La synthèse en provenance de Terre Sainte est révélatrice à ce sujet: «dans une Église où presque tous les décideurs sont des hommes, il existe peu d’espaces où les femmes peuvent faire entendre leur voix. Pourtant, elles constituent l’épine dorsale des communautés ecclésiales, à la fois parce qu’elles représentent la majorité des pratiquants et parce qu’elles sont parmi les membres les plus actifs de l’Église». Selon le document, l’Église est donc confrontée à deux défis liés l’un à l’autre: «les femmes restent la majorité de ceux qui assistent à la liturgie et participent aux activités.
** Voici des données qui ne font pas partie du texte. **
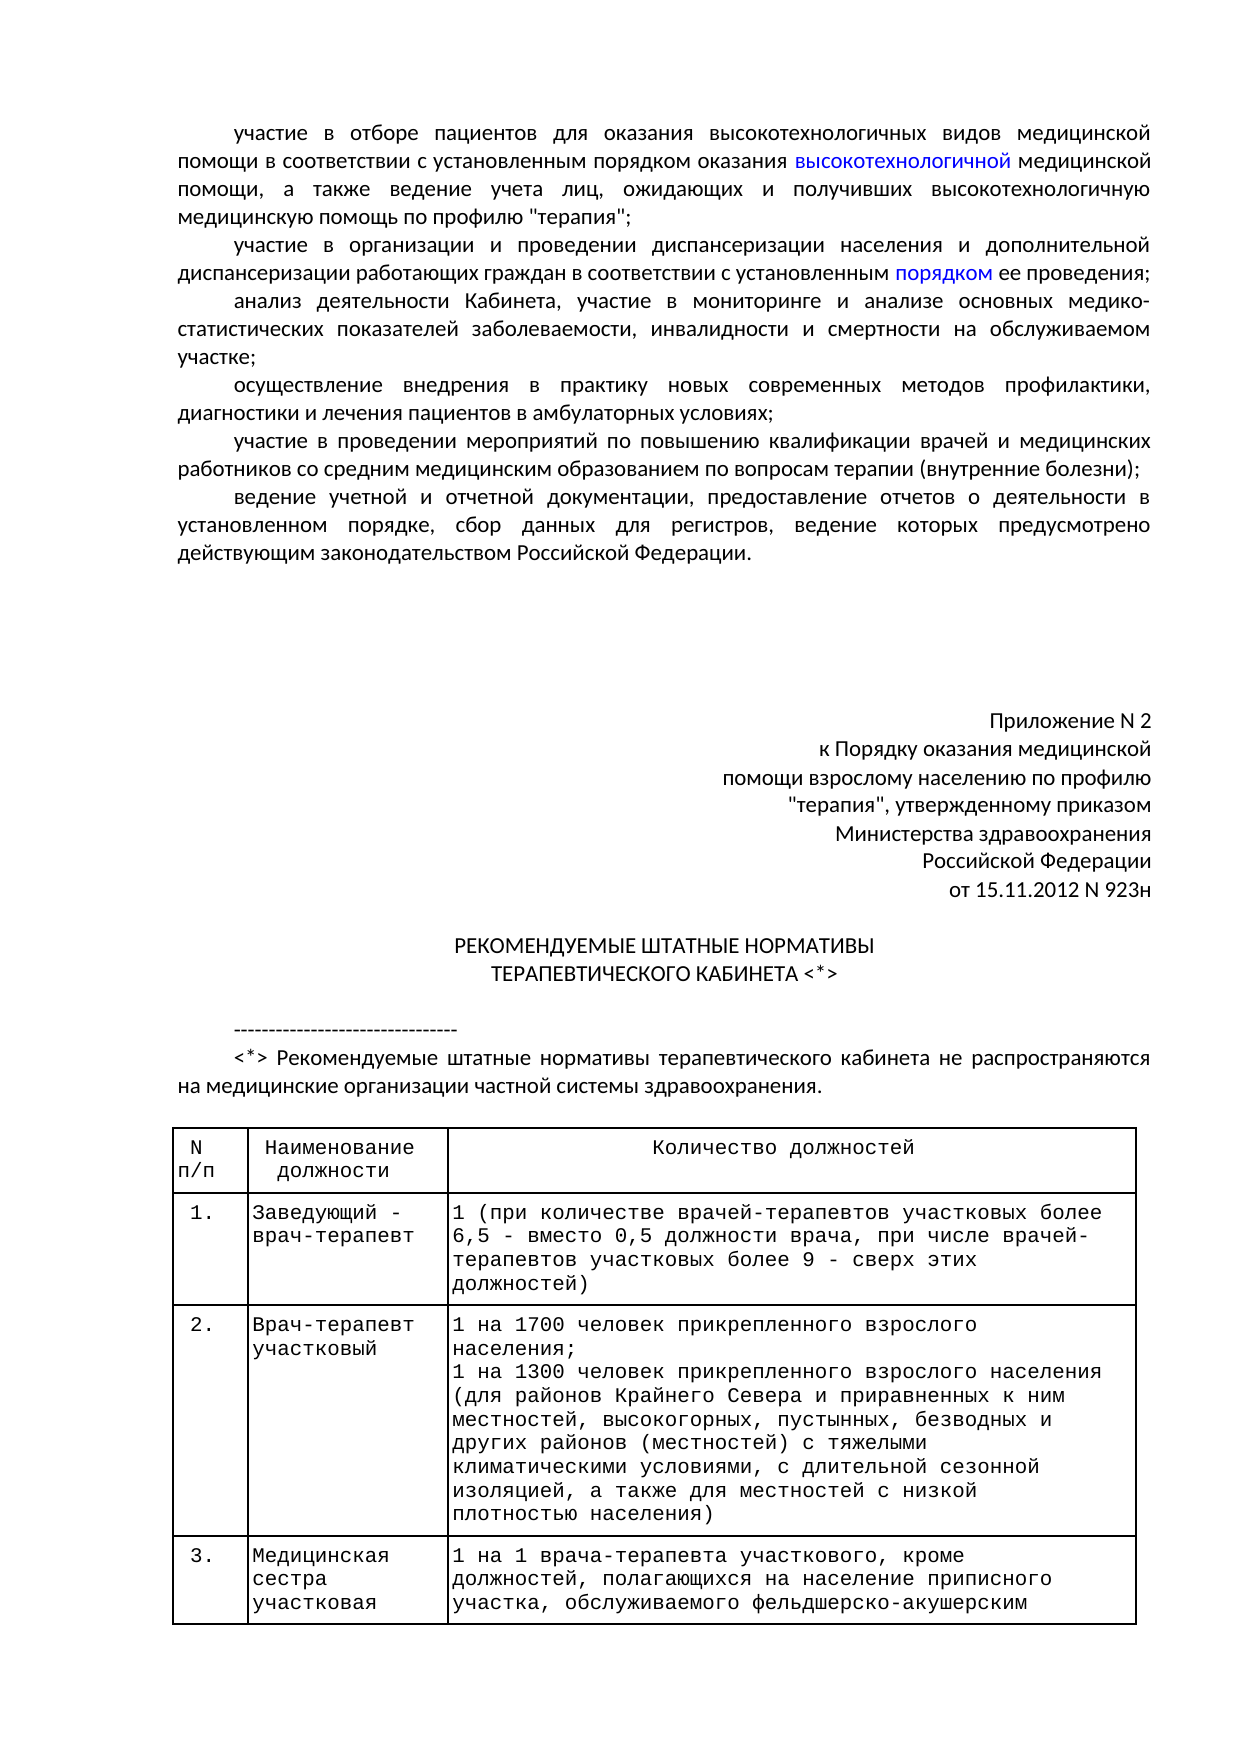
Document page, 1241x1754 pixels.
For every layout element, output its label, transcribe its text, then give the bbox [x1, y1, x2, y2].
Les hommes sont une minorité. Pourtant, la plupart des rôles de décision et de gouvernance sont occupés par ces derniers. Il est clair que l’Église doit trouver des moyens d’attirer les hommes vers une adhésion plus active à l’Église et permettre aux femmes de participer plus pleinement à tous les niveaux de la vie ecclésiale».
Discrimination à l’égard des personnes handicapées
Les personnes handicapées parlent également d’un manque de participation et de reconnaissance: «les formes de discrimination énumérées – absence d’écoute, violation du droit de choisir où et avec qui vivre, refus des sacrements, accusations de sorcellerie, abus – et autres, décrivent la culture du rejet des personnes handicapées. Elles ne sont pas le fruit du hasard, mais ont en commun la même racine: l’idée que la vie des personnes handicapées a moins de valeur que celle des autres».
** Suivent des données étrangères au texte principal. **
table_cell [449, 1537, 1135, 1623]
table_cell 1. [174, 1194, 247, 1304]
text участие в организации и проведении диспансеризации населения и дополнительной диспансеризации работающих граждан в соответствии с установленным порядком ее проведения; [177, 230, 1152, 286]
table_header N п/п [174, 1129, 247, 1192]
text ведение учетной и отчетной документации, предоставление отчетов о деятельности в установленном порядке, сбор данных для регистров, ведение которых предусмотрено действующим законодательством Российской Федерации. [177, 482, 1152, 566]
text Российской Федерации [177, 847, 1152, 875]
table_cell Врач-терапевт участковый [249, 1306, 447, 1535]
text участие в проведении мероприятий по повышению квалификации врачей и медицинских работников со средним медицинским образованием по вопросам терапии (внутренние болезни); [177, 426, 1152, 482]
Les témoignages de persécution et de martyre
Le document met en évidence le témoignage de foi vécue jusqu’au martyre dans certains pays, où les chrétiens, en particulier les jeunes, sont confrontés au «défi de la conversion forcée systématique à d’autres religions». De nombreuses synthèses soulignent «l’insécurité et la violence auxquelles sont confrontées les minorités chrétiennes persécutées». On parle de fanatisme, de massacres ou même – affirme l’Église maronite – de «formes d’incitation sectaire et ethnique» dégénérant en conflits armés et politiques, qui rendent particulièrement douloureuse la vie de nombreux fidèles dans le monde. Toutefois, même dans ces «situations de fragilité», les communautés chrétiennes «ont su saisir l’invitation qui leur était adressée de construire des expériences de synodalité et de réfléchir à ce que signifie marcher ensemble».
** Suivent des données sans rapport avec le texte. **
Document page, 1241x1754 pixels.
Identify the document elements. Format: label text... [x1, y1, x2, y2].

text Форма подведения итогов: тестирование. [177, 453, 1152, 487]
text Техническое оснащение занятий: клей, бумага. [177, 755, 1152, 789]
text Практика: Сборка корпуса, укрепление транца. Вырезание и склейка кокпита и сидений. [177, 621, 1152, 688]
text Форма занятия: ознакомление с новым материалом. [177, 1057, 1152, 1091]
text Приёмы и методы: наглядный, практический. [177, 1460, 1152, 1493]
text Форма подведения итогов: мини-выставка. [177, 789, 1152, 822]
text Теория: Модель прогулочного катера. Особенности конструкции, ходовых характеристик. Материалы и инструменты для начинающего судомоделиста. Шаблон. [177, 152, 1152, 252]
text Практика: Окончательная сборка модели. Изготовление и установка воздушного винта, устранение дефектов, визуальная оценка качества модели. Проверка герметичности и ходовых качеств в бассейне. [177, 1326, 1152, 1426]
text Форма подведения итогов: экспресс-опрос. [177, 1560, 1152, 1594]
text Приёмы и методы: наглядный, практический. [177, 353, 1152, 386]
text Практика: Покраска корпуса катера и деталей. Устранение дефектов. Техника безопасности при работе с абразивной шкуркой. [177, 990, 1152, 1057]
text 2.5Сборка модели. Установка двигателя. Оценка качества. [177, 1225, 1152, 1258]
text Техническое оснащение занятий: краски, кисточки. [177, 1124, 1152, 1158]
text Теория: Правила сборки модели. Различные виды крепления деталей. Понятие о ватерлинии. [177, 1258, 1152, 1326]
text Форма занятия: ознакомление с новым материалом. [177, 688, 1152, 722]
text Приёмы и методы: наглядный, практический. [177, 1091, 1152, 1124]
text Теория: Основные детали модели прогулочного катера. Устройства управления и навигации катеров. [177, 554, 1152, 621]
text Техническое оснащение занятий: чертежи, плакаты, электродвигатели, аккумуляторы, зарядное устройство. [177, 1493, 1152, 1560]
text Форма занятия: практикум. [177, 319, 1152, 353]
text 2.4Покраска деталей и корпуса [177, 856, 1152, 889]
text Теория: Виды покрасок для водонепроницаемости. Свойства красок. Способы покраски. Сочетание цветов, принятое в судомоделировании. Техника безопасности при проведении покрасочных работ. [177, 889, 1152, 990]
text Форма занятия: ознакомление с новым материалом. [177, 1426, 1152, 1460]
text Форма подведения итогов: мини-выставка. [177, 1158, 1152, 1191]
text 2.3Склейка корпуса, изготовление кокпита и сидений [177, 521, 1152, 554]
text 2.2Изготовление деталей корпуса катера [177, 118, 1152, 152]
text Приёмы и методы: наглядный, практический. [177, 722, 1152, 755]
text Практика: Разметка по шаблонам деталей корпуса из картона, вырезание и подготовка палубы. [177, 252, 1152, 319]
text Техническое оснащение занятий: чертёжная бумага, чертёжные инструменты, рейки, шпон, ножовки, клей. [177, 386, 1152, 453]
La défense de la vie «fragile»
L’engagement du Peuple de Dieu dans la défense de la vie fragile et menacée dans toutes ses phases, émerge également de façon importante. Par exemple, pour l’Église gréco-catholique ukrainienne, «prêter une attention particulière aux femmes qui décident d’avorter par peur de la pauvreté matérielle et du rejet par les familles en Ukraine» fait partie de la synodalité, tout autant que «promouvoir un travail éducatif des femmes qui sont appelées à faire un choix responsable lorsqu’elles traversent une période difficile de leur vie, dans le but de préserver et de protéger la vie des enfants à naître et de prévenir le recours à l’avortement».